Can you do event breaking at search time using a r...

Lowell · ‎04-29-2010

Is there a way to split the text of an event into multiple events (preferably using a regular expression) at search-time? I'm guess I'm looking for a hybrid between multikv and rex.

Normally you want to get all the event-breaking logic setup in props.conf, but sometimes there is no perfect event-breaking logic that works all the time for a given sourcetype. Other times you just want to index the whole file at once, like with full events coming from an [fschange:] input or with a config_file sourcetypes. In these cases it would be helpful to have a feature that allows individual events to be broken apart for analysis on smaller parts.

Here are two examples that I've run into where it would be helpful to break apart events:

Example 1: Breaking apart a CSV event

Say you have a CSV file indexed as a single event, like so:

65.54.81.126,col.stb.s-msn.com,0.0156030654907,1272415236.01
192.221.110.126,ads1.msn.com,0.0161349773407,1272415235.84
74.125.93.102,toolbar.google.com,0.0170810222626,1272415240.26
74.125.93.113,www.google-analytics.com,0.0155410766602,1272415240.86
74.125.101.36,safebrowsing-cache.google.com,0.000797033309937,1272415413.17

I would like to be able to do us a search something like this to pull out individual values: (I made up the name regexsplit)

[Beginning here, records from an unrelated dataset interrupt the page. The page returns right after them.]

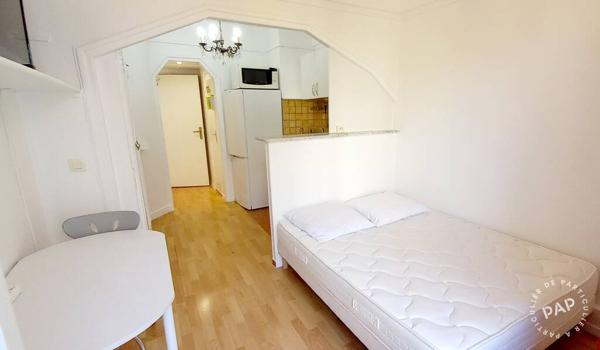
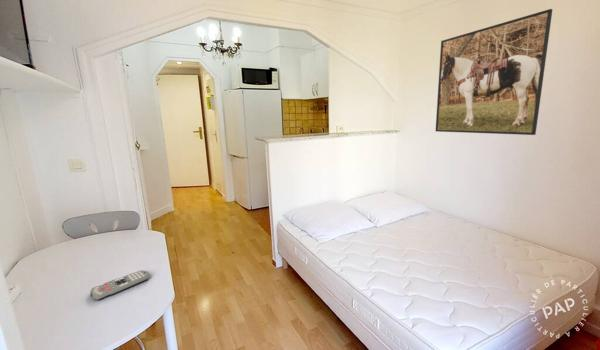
+ remote control [89,269,151,301]
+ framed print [435,8,553,136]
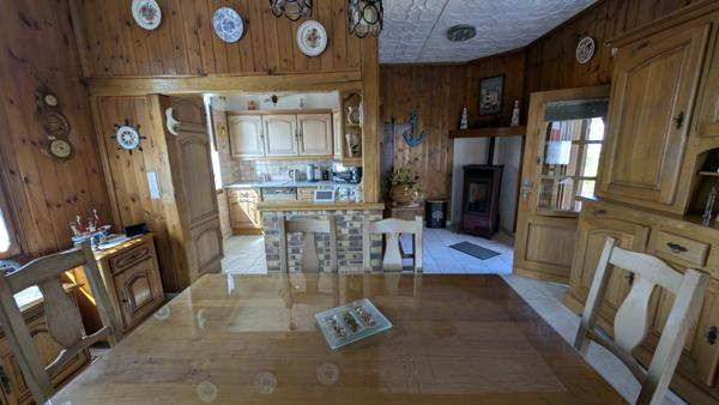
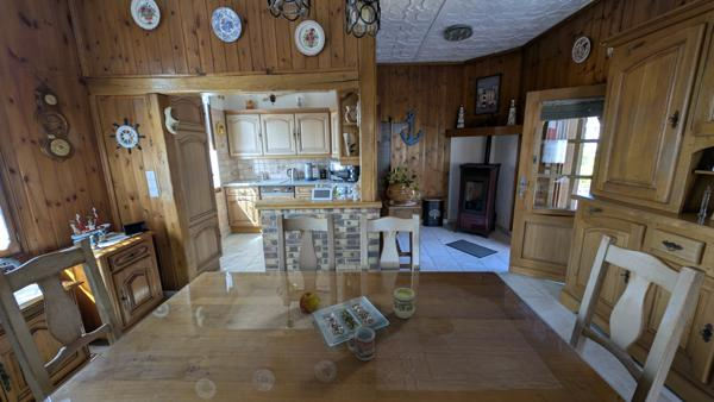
+ cup [346,327,376,362]
+ cup [392,287,416,320]
+ fruit [299,290,321,314]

| regexsplit "[\r\n]+" | rex "(?<ip>[^,]+),(?<hostname>[^,]+),[^,]+,(?<timestamp>\d+)"

Example 2: Pulling key/value pairs from an INI file.

[057101]
LOG_LEVEL = 2

[105508]
LOG_LEVEL = 3

[992746]
REBOOT_FLAG = True
LOG_LEVEL = 2

If the event has pre-determined stanza names or unique key (setting) names than it is possible to use a regex to extract certain values that you are looking for. (For example, you can easily get the value for REBOOT_FLAG since it only occurs once, but obviously getting the value for LOG_LEVEL is more difficult. If you are looking for a specific stanza name and named key, you could use a multiline regex, but that's a very limiting approach.) Without a way to spit up this event, it's difficult, if not impossible, to extract the key/value pairs by stanza.

Let's say I wanted to lookup the log level of id 105508, I would like to be able to do it like so:

| regexsplit "(\[\w+\])" | rex "^\[(?<stanza>\w+)\]" | extract kvdelim="=" | search stanza=105508 | fields LOG_LEVEL

Anyone know if there's an existing way to handle these kinds of searching requirements in splunk? Or am I looking at a custom search script?

If there isn't anything like this in splunk, I would like to make the case that there should be. From my perspective, it seems like Splunk provides some really good ways to combine related events (such as transaction and stats), but there seem to be fewer options when trying to break events into smaller pieces. I suspect this is mostly because in the normal case, the right solution is to change the event breaking logic. However, I think the case can be made that there are other situations where it would be really helpful to be able to re-split (or re-break) events at search time.

Lowell · ‎04-29-2010

Well, this works for the CSV example. Even if it is a bit ugly....

source=/path/to/file.csv | rex mode=sed "s/\r?\n/--BREAKER--/g" | eval raw_lines=split(_raw, "--BREAKER--") | mvexpand raw_lines | rex field=raw_lines "(?<csv_1>[^,]+),(?<csv_2>[^,]+)" | fields + csv_1, csv_2

gkanapathy · ‎04-29-2010

Well, you could almost do it with | multikv, but not with commas.